## EXERCISE INPUTS
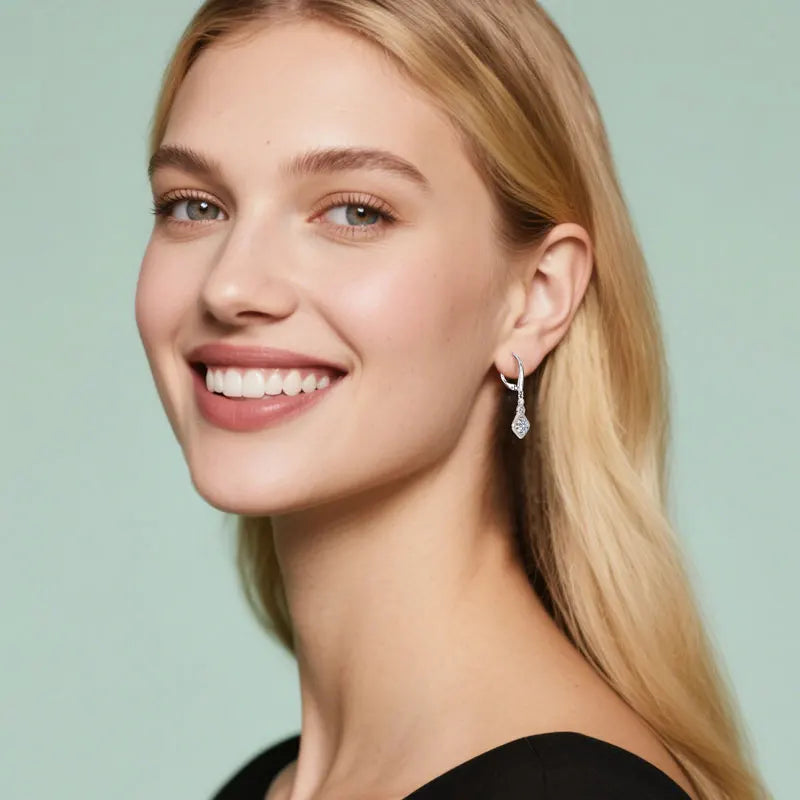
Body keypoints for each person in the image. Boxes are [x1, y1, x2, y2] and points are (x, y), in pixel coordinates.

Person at [135, 1, 770, 798]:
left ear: (536, 297)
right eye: (194, 205)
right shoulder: (274, 783)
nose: (230, 286)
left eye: (356, 212)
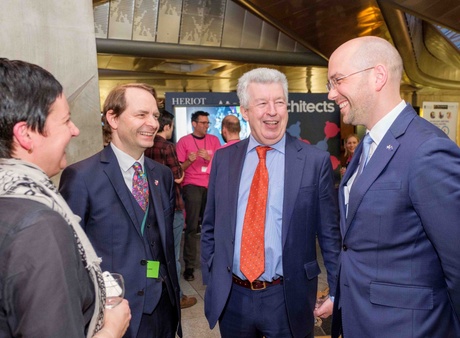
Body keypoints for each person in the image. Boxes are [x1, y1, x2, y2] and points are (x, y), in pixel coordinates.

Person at [327, 36, 460, 337]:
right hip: (360, 318)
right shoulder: (368, 145)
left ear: (378, 76)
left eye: (337, 80)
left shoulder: (427, 150)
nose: (331, 93)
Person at [200, 67, 341, 337]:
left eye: (279, 102)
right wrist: (213, 276)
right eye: (262, 103)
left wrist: (336, 289)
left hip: (288, 296)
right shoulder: (225, 159)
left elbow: (330, 235)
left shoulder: (313, 161)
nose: (272, 111)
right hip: (233, 298)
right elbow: (210, 225)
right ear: (245, 111)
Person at [0, 58, 131, 338]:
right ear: (26, 134)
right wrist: (111, 329)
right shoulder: (38, 225)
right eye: (65, 120)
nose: (75, 130)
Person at [59, 83, 181, 338]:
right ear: (112, 118)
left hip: (164, 311)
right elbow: (70, 259)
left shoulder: (163, 175)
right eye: (141, 114)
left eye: (155, 116)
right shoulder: (81, 177)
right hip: (116, 316)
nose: (153, 123)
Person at [144, 109, 197, 309]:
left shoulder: (145, 145)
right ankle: (176, 295)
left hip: (149, 207)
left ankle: (152, 291)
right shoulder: (167, 146)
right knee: (172, 254)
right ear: (167, 126)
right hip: (170, 207)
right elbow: (178, 177)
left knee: (152, 253)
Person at [176, 111, 221, 281]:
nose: (206, 126)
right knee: (192, 227)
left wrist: (210, 158)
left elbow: (220, 165)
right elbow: (179, 170)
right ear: (194, 124)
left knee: (213, 227)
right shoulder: (184, 142)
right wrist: (189, 161)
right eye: (202, 123)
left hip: (211, 185)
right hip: (192, 185)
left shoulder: (214, 141)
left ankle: (215, 262)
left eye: (207, 123)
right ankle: (189, 266)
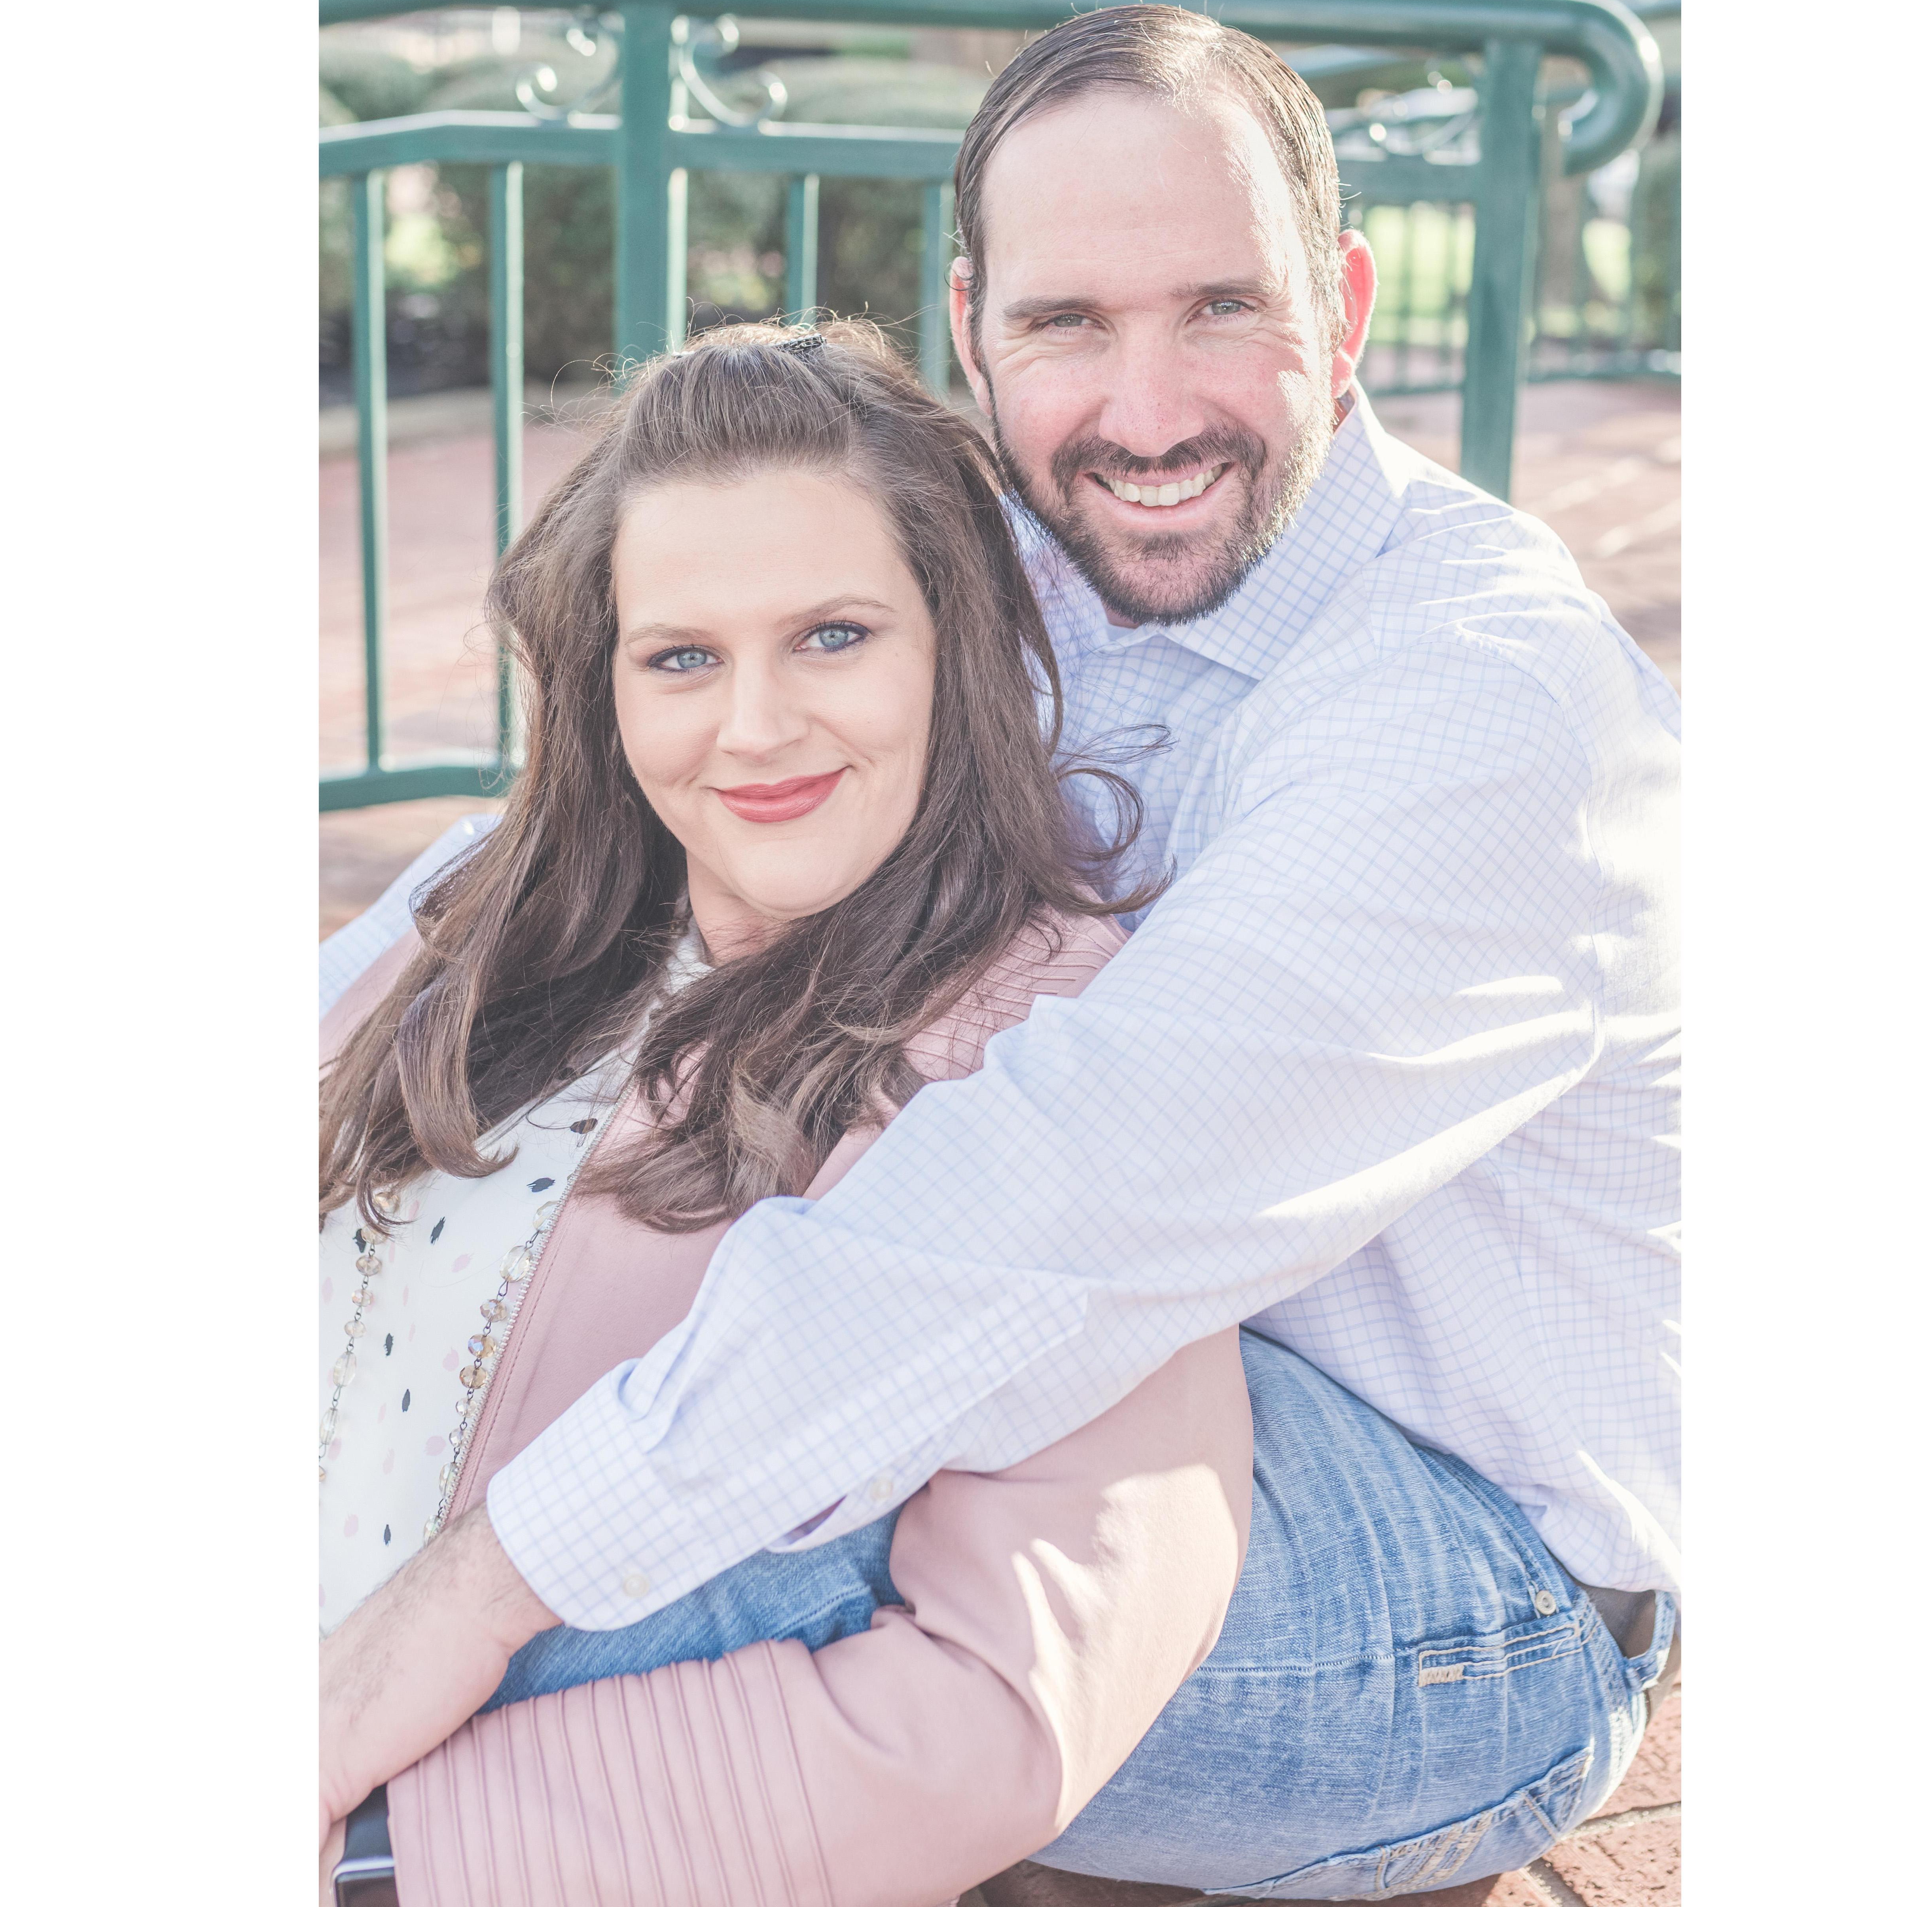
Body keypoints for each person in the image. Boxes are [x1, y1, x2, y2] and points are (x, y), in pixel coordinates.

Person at [325, 1, 1680, 1901]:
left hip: (1464, 1588)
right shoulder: (1027, 552)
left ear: (1349, 309)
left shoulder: (1479, 710)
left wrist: (456, 1603)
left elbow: (1052, 1207)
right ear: (971, 329)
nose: (1144, 411)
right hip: (1139, 1361)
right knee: (530, 1286)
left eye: (1221, 307)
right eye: (1065, 324)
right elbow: (619, 820)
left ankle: (381, 1837)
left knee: (721, 1498)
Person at [318, 320, 1256, 1905]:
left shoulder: (1042, 1044)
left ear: (953, 643)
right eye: (680, 656)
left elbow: (1004, 1688)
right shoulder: (497, 903)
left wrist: (392, 1859)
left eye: (829, 635)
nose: (751, 726)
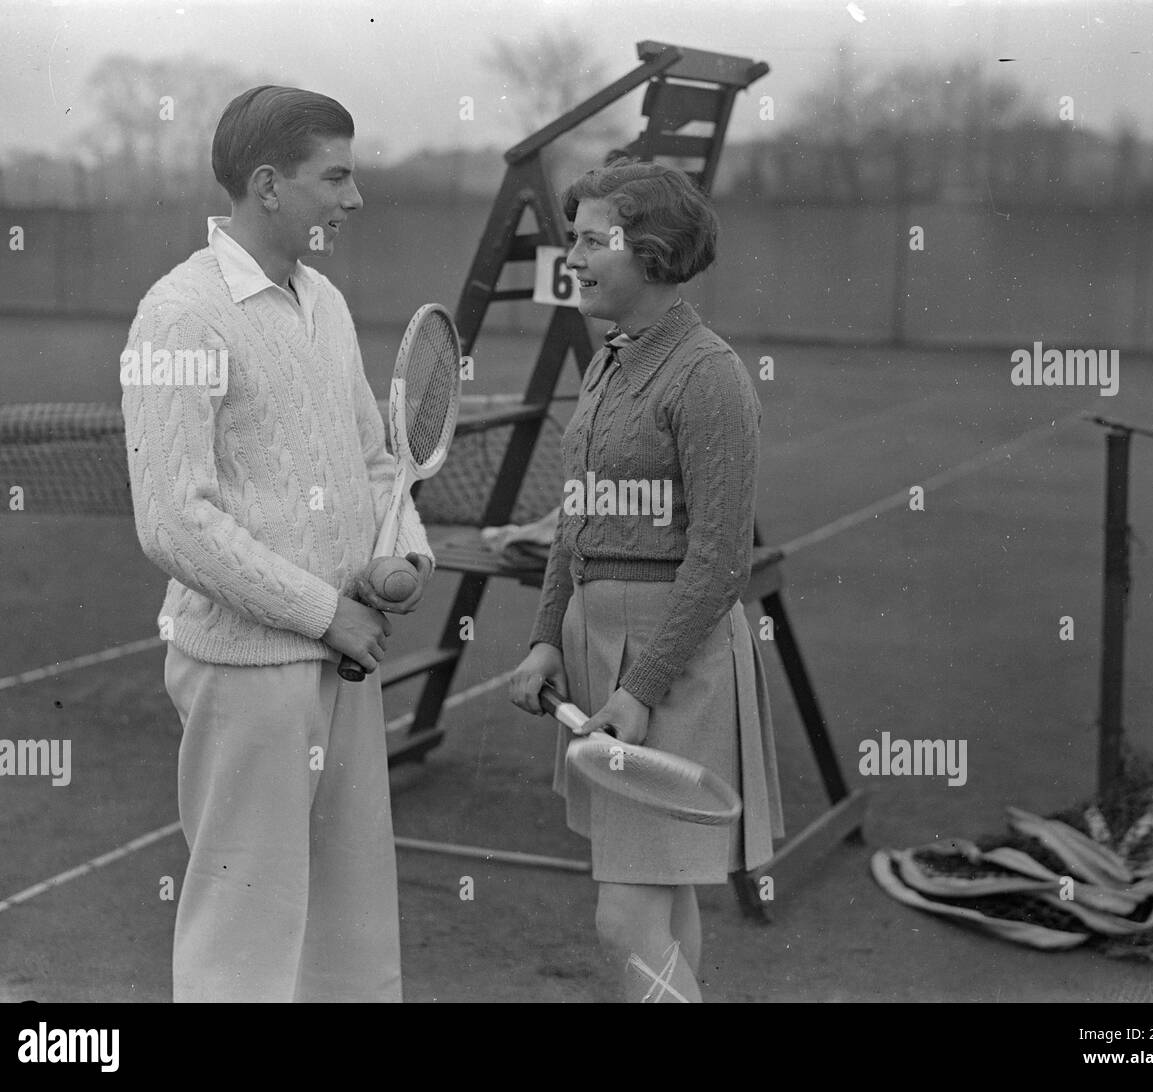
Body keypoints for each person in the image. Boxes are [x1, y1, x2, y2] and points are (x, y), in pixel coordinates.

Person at [121, 85, 433, 1002]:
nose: (354, 197)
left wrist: (401, 555)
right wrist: (324, 612)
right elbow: (173, 519)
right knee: (244, 936)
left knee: (350, 917)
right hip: (249, 670)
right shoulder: (177, 316)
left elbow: (379, 463)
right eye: (335, 175)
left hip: (344, 657)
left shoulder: (324, 300)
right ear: (267, 184)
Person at [509, 159, 783, 1003]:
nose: (575, 257)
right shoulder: (609, 362)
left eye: (595, 240)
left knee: (623, 920)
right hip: (604, 651)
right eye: (573, 237)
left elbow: (719, 560)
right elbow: (576, 521)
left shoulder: (708, 376)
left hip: (674, 664)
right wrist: (547, 635)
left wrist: (644, 684)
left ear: (654, 253)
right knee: (661, 896)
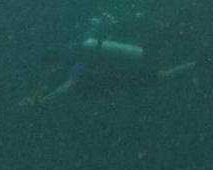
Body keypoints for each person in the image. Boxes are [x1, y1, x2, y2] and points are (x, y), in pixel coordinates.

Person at [18, 13, 198, 105]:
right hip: (118, 79)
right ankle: (180, 38)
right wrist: (34, 97)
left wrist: (44, 101)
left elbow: (67, 87)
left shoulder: (76, 64)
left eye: (51, 68)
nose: (50, 72)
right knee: (157, 55)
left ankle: (196, 63)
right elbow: (49, 87)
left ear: (57, 62)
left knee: (162, 72)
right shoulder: (67, 68)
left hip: (121, 76)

## YOUR GOAL
Please set down the whole listing above exactly and skip every picture.

## PROBLEM SOLUTION
Body keypoints for each person in the image. Boxes are [x1, y1, x2, y2] and points are (x, y), in pixel coordinates.

Person at [135, 1, 770, 798]:
left ear: (536, 297)
right eye: (194, 205)
right shoulder: (274, 783)
nose: (230, 286)
left eye: (356, 212)
Body keypoints for each person in the image. Boxes are [x1, y1, x2, y2] and points are (x, y), in pixel coordinates.

Person at [327, 36, 460, 337]:
right hip: (360, 318)
right shoulder: (368, 145)
left ear: (378, 76)
left eye: (337, 80)
left shoulder: (427, 150)
nose: (331, 93)
Person at [200, 67, 341, 337]:
left eye: (279, 102)
right wrist: (213, 276)
right eye: (262, 103)
left wrist: (336, 289)
left hip: (288, 296)
right shoulder: (225, 159)
left elbow: (330, 235)
left shoulder: (313, 161)
nose: (272, 111)
right hip: (233, 298)
right elbow: (210, 225)
right ear: (245, 111)
Person at [0, 58, 131, 338]:
right ear: (26, 134)
right wrist: (111, 329)
right shoulder: (38, 225)
right eye: (65, 120)
nose: (75, 130)
Person at [59, 83, 181, 338]:
right ear: (112, 118)
left hip: (164, 311)
right elbow: (70, 259)
left shoulder: (163, 175)
right eye: (141, 114)
left eye: (155, 116)
right shoulder: (81, 177)
right hip: (116, 316)
nose: (153, 123)
Person at [144, 109, 197, 309]:
left shoulder: (145, 145)
right ankle: (176, 295)
left hip: (149, 207)
left ankle: (152, 291)
right shoulder: (167, 146)
right knee: (172, 254)
right ear: (167, 126)
right hip: (170, 207)
right elbow: (178, 177)
left knee: (152, 253)
Person at [176, 111, 221, 281]:
nose: (206, 126)
right knee: (192, 227)
left wrist: (210, 158)
left elbow: (220, 165)
right elbow: (179, 170)
right ear: (194, 124)
left knee: (213, 227)
right shoulder: (184, 142)
right wrist: (189, 161)
right eye: (202, 123)
left hip: (211, 185)
right hip: (192, 185)
left shoulder: (214, 141)
left ankle: (215, 262)
left eye: (207, 123)
right ankle: (189, 266)
Body keypoints for each person in the image. Boxes are [x1, y1, x2, y2] and points are (x, y), in pixel coordinates.

Person at [325, 1, 1680, 1901]:
left hip: (1464, 1588)
right shoulder: (1027, 552)
left ear: (1349, 309)
left shoulder: (1479, 710)
left wrist: (456, 1603)
left elbow: (1052, 1207)
right ear: (971, 329)
nose: (1144, 411)
right hip: (1139, 1361)
right knee: (530, 1286)
left eye: (1221, 307)
right eye: (1065, 324)
right elbow: (619, 820)
left ankle: (381, 1837)
left knee: (721, 1498)
Person at [318, 320, 1256, 1905]:
left shoulder: (1042, 1044)
left ear: (953, 643)
right eye: (680, 656)
left elbow: (1004, 1688)
right shoulder: (497, 903)
left wrist: (392, 1859)
left eye: (829, 635)
nose: (751, 726)
Body keypoints for each person in the image. Boxes are [x1, y1, x2, y2] and points are (x, y), in pixel coordinates.

Person at [121, 85, 433, 1002]:
nose: (354, 197)
left wrist: (401, 555)
right wrist: (324, 612)
right elbow: (173, 519)
right knee: (244, 936)
left knee: (350, 917)
right hip: (249, 670)
right shoulder: (177, 316)
left elbow: (379, 463)
right eye: (335, 175)
left hip: (344, 657)
left shoulder: (324, 300)
right ear: (267, 184)
Person at [509, 159, 783, 1003]:
nose: (575, 257)
right shoulder: (609, 362)
left eye: (595, 240)
left knee: (623, 920)
right hip: (604, 651)
right eye: (573, 237)
left elbow: (719, 560)
right elbow: (576, 521)
left shoulder: (708, 376)
left hip: (674, 664)
right wrist: (547, 635)
left wrist: (644, 684)
left ear: (654, 253)
right knee: (661, 896)
Body keypoints for each person in the image. Boxes are [x1, y1, x2, y2] and points are (x, y), in pixel coordinates.

Person at [18, 13, 198, 105]:
right hip: (118, 79)
right ankle: (180, 38)
right wrist: (34, 97)
left wrist: (44, 101)
left elbow: (67, 87)
left shoulder: (76, 64)
left eye: (51, 68)
nose: (50, 72)
right knee: (157, 55)
left ankle: (196, 63)
right elbow: (49, 87)
left ear: (57, 62)
left knee: (162, 72)
right shoulder: (67, 68)
left hip: (121, 76)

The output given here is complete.